Shareholders will also be able to obtain a copy of the preliminary proxy statement / prospectus and the definitive proxy statement / prospectus once they are available, without charge, at the SEC’s website at http://sec.gov or by directing a request to: investorrelations@redwirespace.com.

This document shall not constitute a solicitation of a proxy, consent or authorization with respect to any securities or in respect of the proposed business combination.

Participants in the Solicitation

Genesis Park Acquisition Corp. and its directors and officers may be deemed participants in the solicitation of proxies of Genesis Park Acquisition Corp. shareholders in connection with the proposed business combination. Genesis Park Acquisition Corp. shareholders and other interested persons may obtain, without charge, more detailed information regarding the directors and officers of Genesis Park Acquisition Corp. in Genesis Park Acquisition Corp.’s prospectus relating to its initial public offering filed with the SEC on November 24, 2020. Redwire and its directors and executive officers may also be deemed to be participants in the solicitation of proxies from the shareholders of Genesis Park Acquisition Corp. in connection with the Business Combination.

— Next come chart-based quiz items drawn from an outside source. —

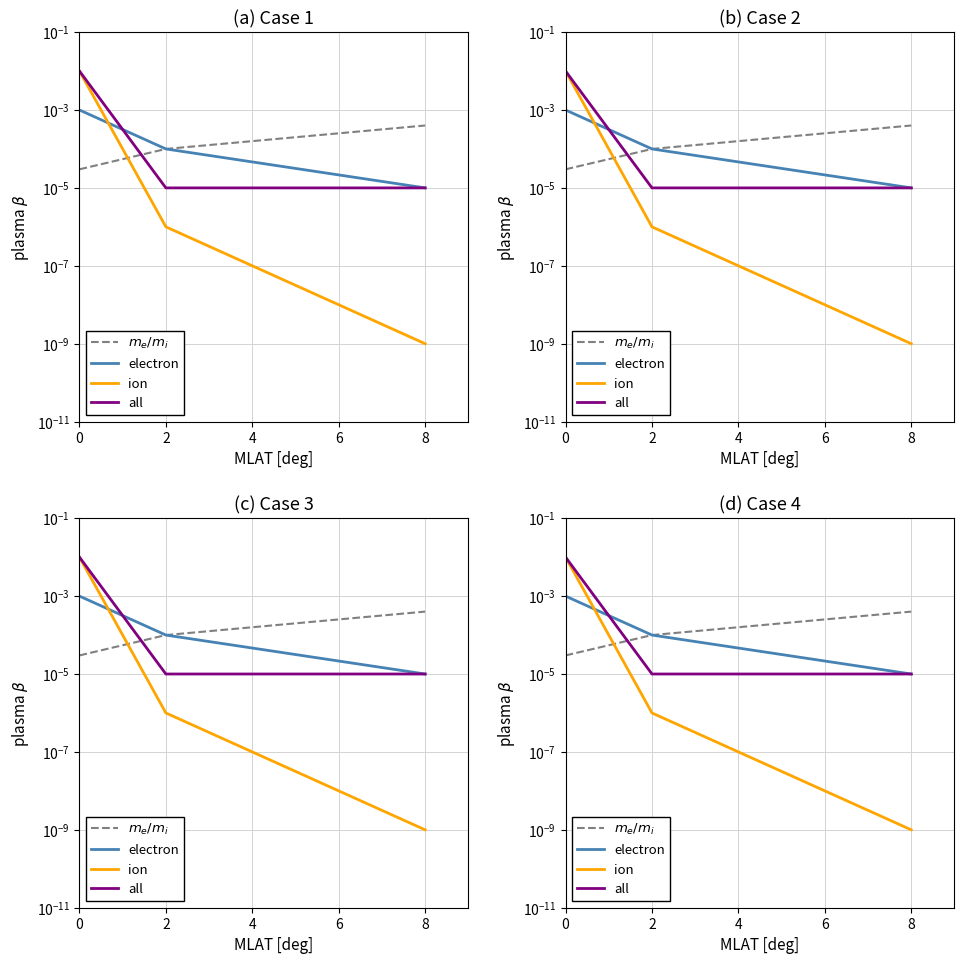

Does the chart display data point markers on the line(s)?

No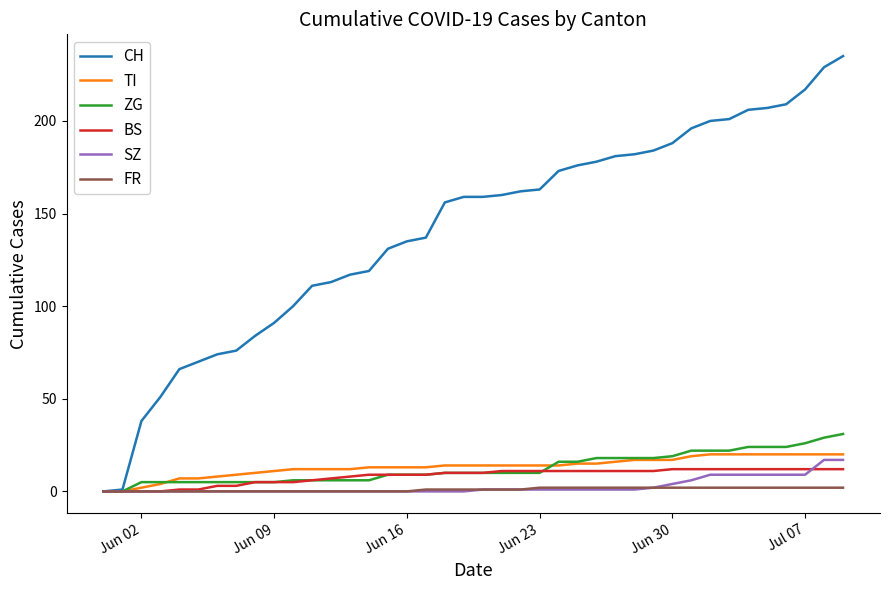

What is the average value of the FR series?

1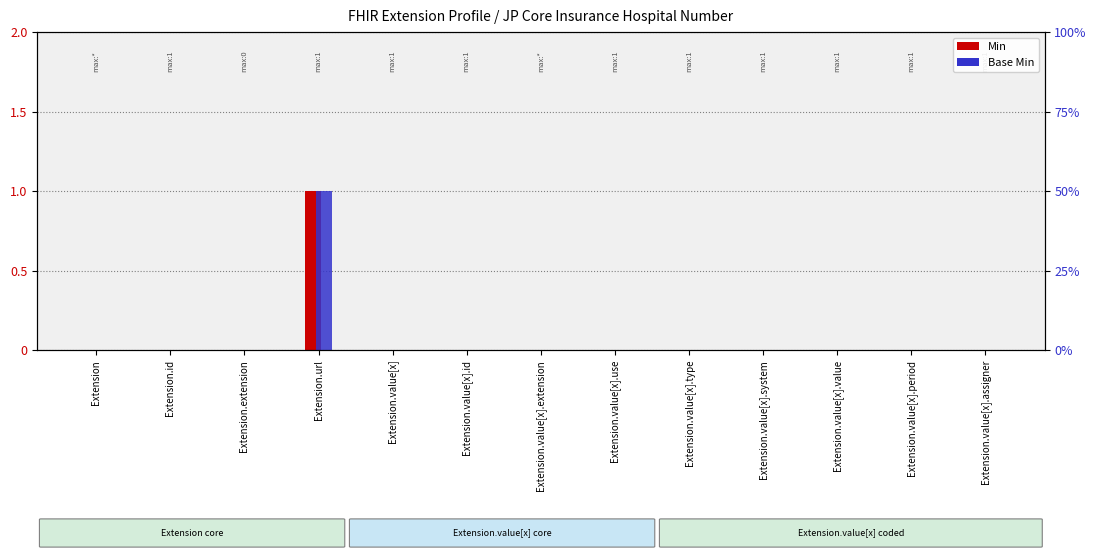

How many categories are shown in the chart?

13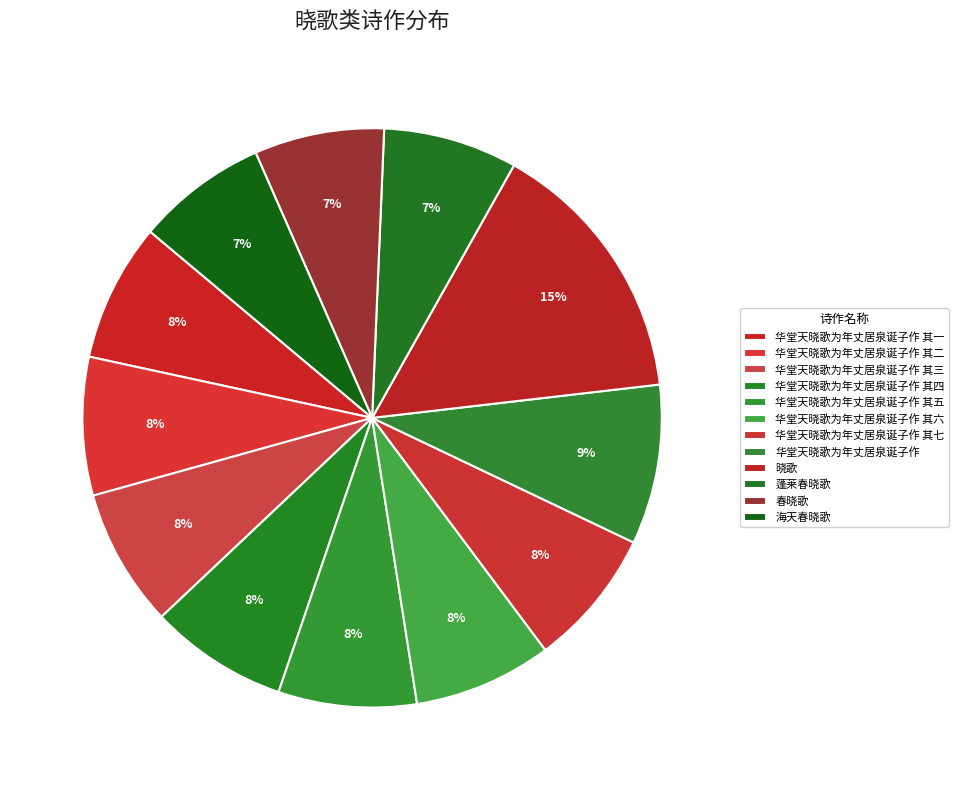

How many slices are in this pie chart?

12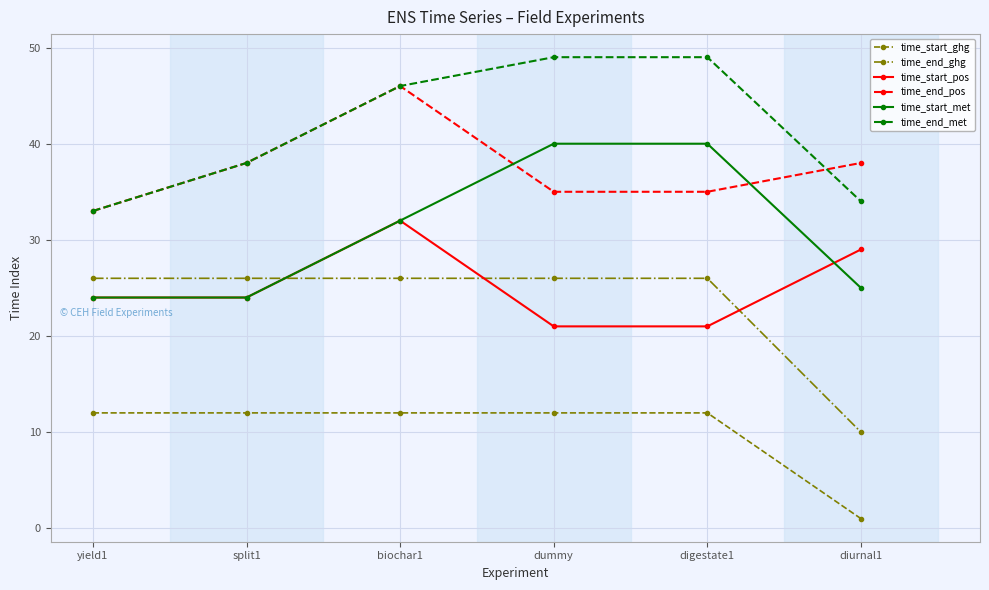

What is the difference between the maximum and minimum values in the time_start_pos series?

11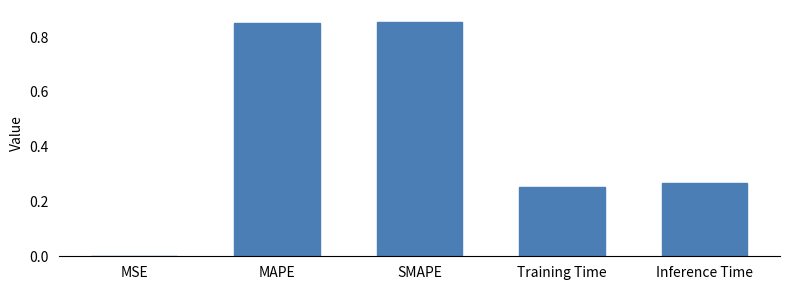

Which has a higher value, Training Time or MAPE?

MAPE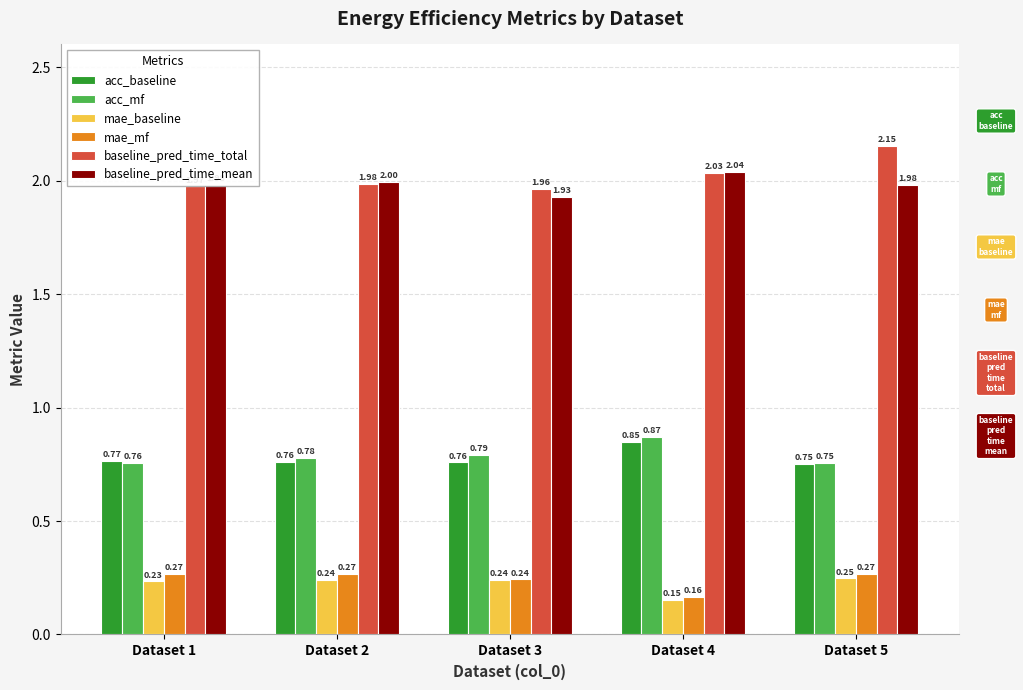

Which series changed the most between Dataset 2 and Dataset 3?

baseline_pred_time_mean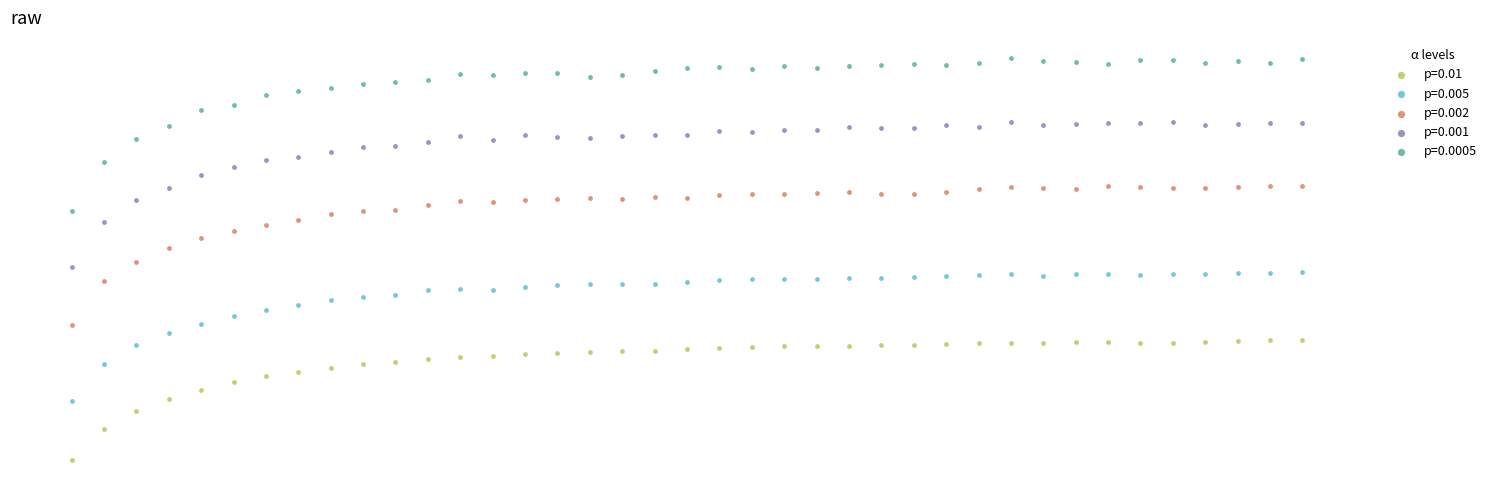

What are all the series names shown in the legend?

p=0.01, p=0.005, p=0.002, p=0.001, p=0.0005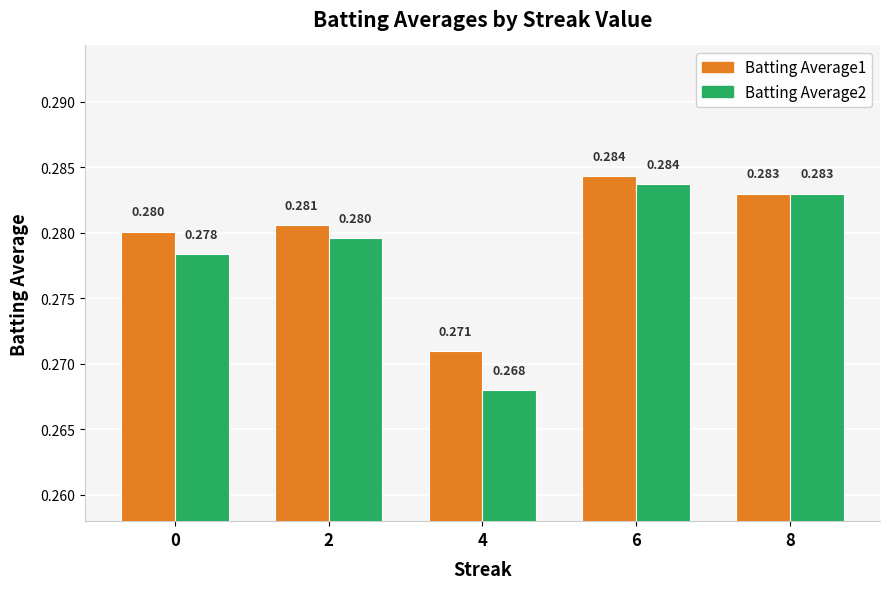

The Batting Average1 series shows 0.3 at 8. True or false?

True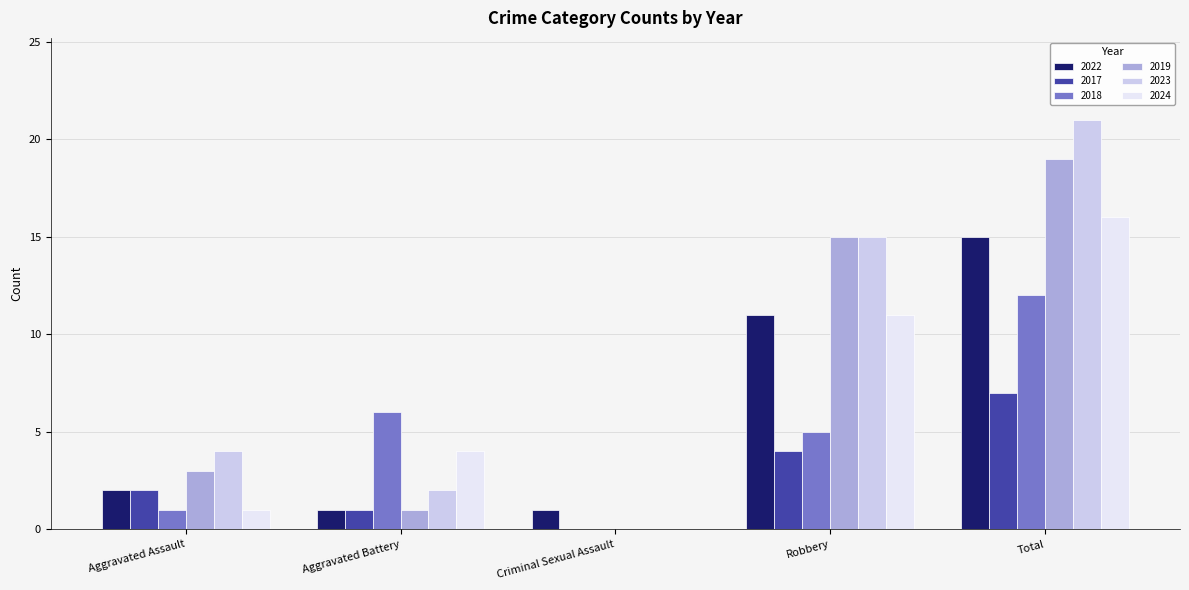

Are the bars horizontal?

No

Information regarding the persons who may, under SEC rules, be deemed participants in the solicitation of proxies to Genesis Park Acquisition Corp. shareholders in connection with the proposed business combination will be set forth in the proxy statement / prospectus for the transaction when available. Additional information regarding the interests of participants in the solicitation of proxies in connection with the proposed transaction will be included in the proxy statement / prospectus that Genesis Park Acquisition Corp. intends to file with the SEC.